After more than a century of searching, scientists are still unable to come up with any major sex differences in human brains, according to The Conversation.
The academic nonprofit reports that scientists have been looking for differences between male and female brains since at least the 19th century.
Early on, scientists argued the size of the brain leads to greater intelligence. But that theory has been largely tossed out, the outlet reports.
Scientists have found the largest and most consistent brain sex difference to be located in the hypothalamus, which is responsible for regulating reproductive physiology and behavior. Researchers have found that at least one hypothalamic subdivision is larger in both male rodents and humans. But beyond reproductive differences, researchers were looking to identify causes in the brain of supposed sex differences in thinking.
Research then shifted to the cerebrum, which is responsible for intelligence, specifically the corpus callosum, a thick band of nerve fibers that carries signals between the two cerebral hemispheres.
The outlet reports that in the 20th and 21st centuries, some researchers found that the whole corpus callosum is proportionally larger in women on average, while others found that only certain parts are bigger. Some researchers thought that could be the cause of cognitive sex differences.

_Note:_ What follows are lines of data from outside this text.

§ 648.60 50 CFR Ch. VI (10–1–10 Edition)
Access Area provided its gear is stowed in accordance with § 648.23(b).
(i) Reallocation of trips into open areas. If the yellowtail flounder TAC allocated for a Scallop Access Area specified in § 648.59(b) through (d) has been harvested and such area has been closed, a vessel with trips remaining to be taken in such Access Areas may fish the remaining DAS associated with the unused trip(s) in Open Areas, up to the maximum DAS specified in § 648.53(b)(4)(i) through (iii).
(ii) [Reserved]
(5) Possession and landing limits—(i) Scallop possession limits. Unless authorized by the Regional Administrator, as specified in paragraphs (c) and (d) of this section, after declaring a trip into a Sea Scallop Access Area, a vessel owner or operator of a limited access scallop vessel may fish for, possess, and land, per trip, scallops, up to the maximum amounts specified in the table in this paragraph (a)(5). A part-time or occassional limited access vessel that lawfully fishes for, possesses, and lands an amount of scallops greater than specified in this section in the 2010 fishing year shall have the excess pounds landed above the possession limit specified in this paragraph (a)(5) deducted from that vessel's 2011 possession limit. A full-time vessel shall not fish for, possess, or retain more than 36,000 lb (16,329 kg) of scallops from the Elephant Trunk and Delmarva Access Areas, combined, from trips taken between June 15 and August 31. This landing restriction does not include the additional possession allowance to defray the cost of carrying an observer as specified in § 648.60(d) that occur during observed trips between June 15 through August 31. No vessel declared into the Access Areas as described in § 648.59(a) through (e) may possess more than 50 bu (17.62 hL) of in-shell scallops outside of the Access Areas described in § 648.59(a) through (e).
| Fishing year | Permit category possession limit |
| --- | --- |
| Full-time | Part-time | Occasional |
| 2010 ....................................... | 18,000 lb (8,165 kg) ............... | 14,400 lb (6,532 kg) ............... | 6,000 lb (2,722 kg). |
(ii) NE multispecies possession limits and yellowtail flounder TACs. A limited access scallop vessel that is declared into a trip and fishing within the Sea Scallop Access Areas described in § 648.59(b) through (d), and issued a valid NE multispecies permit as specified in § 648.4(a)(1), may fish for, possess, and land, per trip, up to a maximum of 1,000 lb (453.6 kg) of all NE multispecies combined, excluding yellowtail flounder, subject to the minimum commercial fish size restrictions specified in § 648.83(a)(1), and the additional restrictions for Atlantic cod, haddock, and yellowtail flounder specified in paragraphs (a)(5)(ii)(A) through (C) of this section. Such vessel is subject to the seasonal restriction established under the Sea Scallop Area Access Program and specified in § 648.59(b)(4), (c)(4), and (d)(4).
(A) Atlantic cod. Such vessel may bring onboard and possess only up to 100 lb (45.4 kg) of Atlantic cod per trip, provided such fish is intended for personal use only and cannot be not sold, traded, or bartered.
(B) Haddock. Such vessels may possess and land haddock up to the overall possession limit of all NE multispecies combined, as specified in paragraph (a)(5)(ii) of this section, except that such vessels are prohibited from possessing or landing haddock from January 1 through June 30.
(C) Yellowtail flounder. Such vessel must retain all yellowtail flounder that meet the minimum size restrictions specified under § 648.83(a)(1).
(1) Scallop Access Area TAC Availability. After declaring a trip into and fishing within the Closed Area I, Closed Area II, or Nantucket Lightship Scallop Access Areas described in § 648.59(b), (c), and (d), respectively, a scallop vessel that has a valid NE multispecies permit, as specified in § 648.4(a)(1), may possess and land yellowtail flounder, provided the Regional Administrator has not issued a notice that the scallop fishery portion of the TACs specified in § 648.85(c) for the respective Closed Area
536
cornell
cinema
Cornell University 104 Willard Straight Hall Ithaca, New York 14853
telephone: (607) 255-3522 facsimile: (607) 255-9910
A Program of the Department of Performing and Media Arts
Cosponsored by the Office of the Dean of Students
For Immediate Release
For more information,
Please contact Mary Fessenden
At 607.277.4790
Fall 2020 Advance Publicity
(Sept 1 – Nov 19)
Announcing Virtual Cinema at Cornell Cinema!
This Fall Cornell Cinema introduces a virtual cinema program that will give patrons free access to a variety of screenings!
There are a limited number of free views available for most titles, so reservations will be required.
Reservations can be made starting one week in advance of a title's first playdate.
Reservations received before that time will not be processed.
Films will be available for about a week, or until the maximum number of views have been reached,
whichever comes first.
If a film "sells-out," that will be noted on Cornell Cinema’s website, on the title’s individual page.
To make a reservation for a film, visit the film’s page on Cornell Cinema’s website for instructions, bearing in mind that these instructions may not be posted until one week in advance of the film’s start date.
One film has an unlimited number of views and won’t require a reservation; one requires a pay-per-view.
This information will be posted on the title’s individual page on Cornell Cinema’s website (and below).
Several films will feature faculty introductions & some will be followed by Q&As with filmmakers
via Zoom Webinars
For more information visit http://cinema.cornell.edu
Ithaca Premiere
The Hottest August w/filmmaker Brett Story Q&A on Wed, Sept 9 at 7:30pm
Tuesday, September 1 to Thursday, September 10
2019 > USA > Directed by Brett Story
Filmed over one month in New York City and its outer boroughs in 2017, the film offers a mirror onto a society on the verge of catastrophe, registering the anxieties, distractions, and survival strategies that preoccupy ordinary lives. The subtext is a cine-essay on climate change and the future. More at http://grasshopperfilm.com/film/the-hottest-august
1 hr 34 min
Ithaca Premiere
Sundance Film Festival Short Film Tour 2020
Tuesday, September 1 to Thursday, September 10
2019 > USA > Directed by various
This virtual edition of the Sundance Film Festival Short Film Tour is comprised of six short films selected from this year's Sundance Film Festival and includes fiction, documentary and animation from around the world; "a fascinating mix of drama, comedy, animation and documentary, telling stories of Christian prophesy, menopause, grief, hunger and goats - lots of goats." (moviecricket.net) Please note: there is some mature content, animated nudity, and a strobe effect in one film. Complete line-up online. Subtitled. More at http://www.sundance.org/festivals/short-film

But smaller brains have a proportionally larger corpus callosum regardless of sex, and studies of this structure’s size differences have not been consistent, according to The Conversation.
Overall, brain studies trying to explain cognitive sex differences have not revealed any major discoveries, according to the outlet.
The Conversation also reports that learning can change the brain, which means human brain sex differences can’t be assumed to be innate. The brain can be changed through gendered culture, which is influenced by parenting, education, expectations and opportunities that differ based on sex.
Any sex differences in human brain structures are likely due to a combination of genes, hormones and learning, according to The Conversation.